I have clustered a bunch of lidar points using dbscan to improve classification of vegetation points. The output of dbscan is a new column with a cluster_ID that corresponds to which group the lidar point belongs to.
What I want to do is remove any clusters that are below a certain number of points. My data has over 70 000 points with about 600 classes, so my working solution is a for loop
with if statement
but it takes about 2 mins to complete. I am hoping to speed this up as this is a small subset of my actual data.
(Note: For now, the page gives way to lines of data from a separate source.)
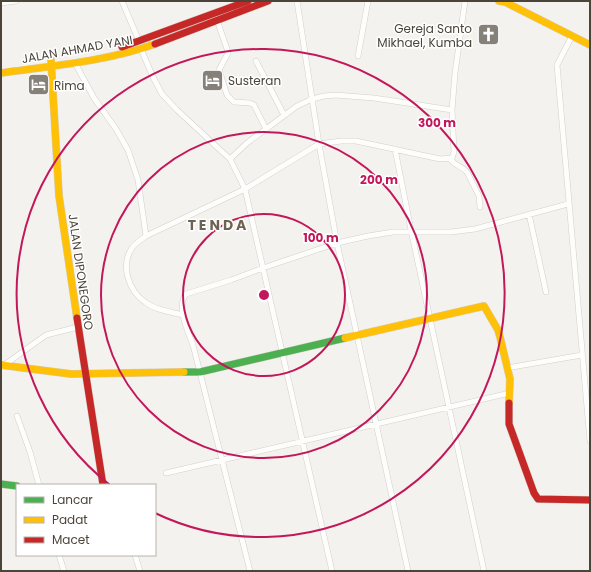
<svg xmlns="http://www.w3.org/2000/svg" width="591" height="572" viewBox="0 0 591 572" font-family="Poppins,sans-serif">
<style>
.lines{fill:none;stroke-linecap:round;stroke-linejoin:round}
.street-casing{stroke:#d2d0cb;stroke-width:6}
.fast-casing{stroke:#d3cfc5;stroke-width:8}
.slow-casing{stroke:#d3cfc5;stroke-width:8}
.jam-casing{stroke:#d3cfc5;stroke-width:8}
.street{stroke:#fdfdfc;stroke-width:5}
.fast{stroke:#4caf50;stroke-width:7}
.slow{stroke:#ffc107;stroke-width:7}
.jam{stroke:#c62828;stroke-width:7}
.ring{fill:none;stroke:#c2185b;stroke-width:2}
.labels{text-anchor:middle;dominant-baseline:central;stroke-width:3;stroke-linejoin:round;paint-order:stroke}
.poi-label{font-size:12px;fill:#4b4439;stroke:#fff;text-anchor:start}
.street-label{font-size:12px;fill:#4b4439;stroke:#fff}
.quarter-label{font-size:14px;font-weight:bold;fill:#6e6250;stroke:#fff}
.centre{fill:#c2185b;stroke:#fff;stroke-width:2}
.ring-label{font-size:12px;text-anchor:middle;font-weight:bold;fill:#c2185b;stroke:#fff;stroke-width:3;stroke-linejoin:round;paint-order:stroke}
</style>
<rect width="100%" height="100%" fill="#f4f2ee"/>
<g class="lines">
<defs>
<path id="street" d="M 122,1 L 139,41
M 297,1 L 319,144 L 337,243 L 408,571
M 1,3 L 16,1
M 217,20 L 227,49 L 228,53 L 219,70 L 227,95 L 234,102 L 250,103 L 254,105 L 266,129
M 572,36 L 557,65 L 590,441
M 141,49 L 153,77 L 162,94 L 177,110 L 230,159 L 245,189 L 146,236 C 141,240 135,243 132,248 C 120,266 129,291 145,302 C 155,310 171,312 183,315
M 358,56 L 368,1
M 256,61 L 284,115
M 75,63 L 94,98 L 116,129 L 128,150 L 138,180 L 146,236
M 395,149 L 411,230 L 484,571
M 230,159 L 247,143 L 297,106 L 312,99 L 324,96 L 336,95 L 374,98 L 452,110
M 450,159 C 455,166 462,166 467,172 L 479,196 L 480,207
M 529,214 L 546,292
M 3,366 L 46,335 L 78,327
M 507,368 L 582,355
M 17,416 L 30,452 L 39,485
M 166,473 L 510,393
M 59,555 L 64,571
M 135,555 L 140,571
M 250,571 L 193,345 C 188,332 176,306 186,294 L 231,280 L 263,268 L 337,243 L 368,236 L 393,232 L 451,232 L 475,229 L 568,204
M 332,571 L 245,189 L 319,144 L 341,141 L 356,141 L 440,159 L 452,158 L 454,152 L 452,110 L 455,73 L 465,1"/>
<path id="fast" d="M 184,372 L 200,372 L 345,338
M 1,484 L 17,486"/>
<path id="slow" d="M 499,1 L 505,2 L 590,45
M 51,60 L 59,196 L 77,318
M 1,73 C 51,66 108,61 155,44
M 345,338 L 484,306 L 498,330 L 500,337 L 510,379 L 509,403
M 1,365 L 71,374 L 184,372"/>
<path id="jam" d="M 155,44 L 268,1
M 122,47 L 248,1
M 77,318 L 103,485
M 509,403 L 509,424 L 534,493 L 538,499 L 590,500"/>
</defs>
<!-- street casing -->
<use href="#street" class="street-casing"/>
<!-- fast casing -->
<use href="#fast" class="fast-casing"/>
<!-- slow casing -->
<use href="#slow" class="slow-casing"/>
<!-- jam casing -->
<use href="#jam" class="jam-casing"/>
<!-- street -->
<use href="#street" class="street"/>
<!-- fast -->
<use href="#fast" class="fast"/>
<!-- slow -->
<use href="#slow" class="slow"/>
<!-- jam -->
<use href="#jam" class="jam"/>
</g>
<!-- distance rings -->
<g class="ring">
<circle cx="264" cy="295" r="81"/>
<circle cx="264" cy="295" r="163"/>
<path d="M110 485A244 244 0 1 1 155 513"/>
</g>
<!-- icons -->
<defs>
<symbol id="church-square" viewBox="-11 -11 22 22"><rect x="-9" y="-9" width="18" height="18" rx="4" fill="#868178" stroke="#fff"/><path d="M-1.2-6h2.4v3.5h3.3v2.4h-3.3V6h-2.4V-.1h-3.3v-2.4h3.3Z" fill="#fff"/></symbol>
<symbol id="hotel-square" viewBox="-11 -11 22 22"><rect x="-9" y="-9" width="18" height="18" rx="4" fill="#868178" stroke="#fff"/><path d="M-6-4.5h1.5V1H6V5H4.5V3h-9V5H-6ZM-4 0a1.8 1.8 0 1 1 3.6 0ZM.5 0V-2.5h3Q6-2.5 6 0Z" fill="#fff"/></symbol>
</defs>
<g fill-rule="evenodd">
<use href="#church-square" x="476" y="22" width="25" height="25"/>
<use href="#hotel-square" x="200" y="68" width="25" height="25"/>
<use href="#hotel-square" x="26" y="72" width="25" height="25"/>
</g>
<g class="labels">
<!-- poi labels -->
<g class="poi-label">
<text x="472" y="28" text-anchor="end">Gereja Santo<tspan x="472" dy="14">Mikhael, Kumba</tspan></text>
<text x="228" y="80">Susteran</text>
<text x="54" y="85">Rima</text>
</g>
<!-- street labels -->
<g class="street-label">
<text transform="translate(77 49) rotate(-10)">JALAN AHMAD YANI</text>
<text transform="translate(81 272) rotate(82)">JALAN DIPONEGORO</text>
</g>
<!-- quarter labels -->
<g class="quarter-label">
<text x="217" y="225">T E N D A</text>
</g>
</g>
<circle cx="264" cy="295" r="6" class="centre"/>
<g class="ring-label">
<text x="437" y="127">300 m</text>
<text x="379" y="184">200 m</text>
<text x="321" y="242">100 m</text>
</g>
<!-- border -->
<rect width="591" height="572" fill="none" stroke="#4b4439" stroke-width="4"/>
<!-- legend -->
<rect x="16" y="484" width="140" height="72" fill="#ffffff" stroke="#b7b4b0"/>
<rect x="24" y="497" width="20" height="6" fill="#4caf50" stroke="#b7b4b0"/>
<text x="52" y="504" font-size="12" fill="#4b4439">Lancar</text>
<rect x="24" y="517" width="20" height="6" fill="#ffc107" stroke="#b7b4b0"/>
<text x="52" y="524" font-size="12" fill="#4b4439">Padat</text>
<rect x="24" y="537" width="20" height="6" fill="#c62828" stroke="#b7b4b0"/>
<text x="52" y="544" font-size="12" fill="#4b4439">Macet</text>
</svg>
Here is a working example of what I implemented in my code that works but is slow:
rm(list=ls()) # clear env
# make empty list
test_data <- c()
# add data to cluster by
test_data$cluster_ID <- as.integer(runif(10,min = 1, max = 5))
# convert to df
test_data <- as.data.frame(test_data)
# summarize by cluster
sum_test <- test_data %>% group_by(cluster_ID) %>%
summarise(pt_count = sum(cluster_ID))
# convert from sum to num points
sum_test$pt_count <- sum_test$pt_count/sum_test$cluster_ID
# remove all rows < 3 points in "cluster_ID"
for (c_id in unique(test_data$cluster_ID)) {
# get index of unique c_id
idx <- which(test_data$cluster_ID == c_id)
# filter out length < 3 and remove from test_data
if (length(idx) < 3) {
test_data <- test_data[-c(idx)]
}
}
What I can’t figure out is how find the rows in test_data
that are less then a count threshold based on the output of the summarise function without a loop since the lengths of test_data
and sum_test
are not equal.
Thanks for any help/suggestions.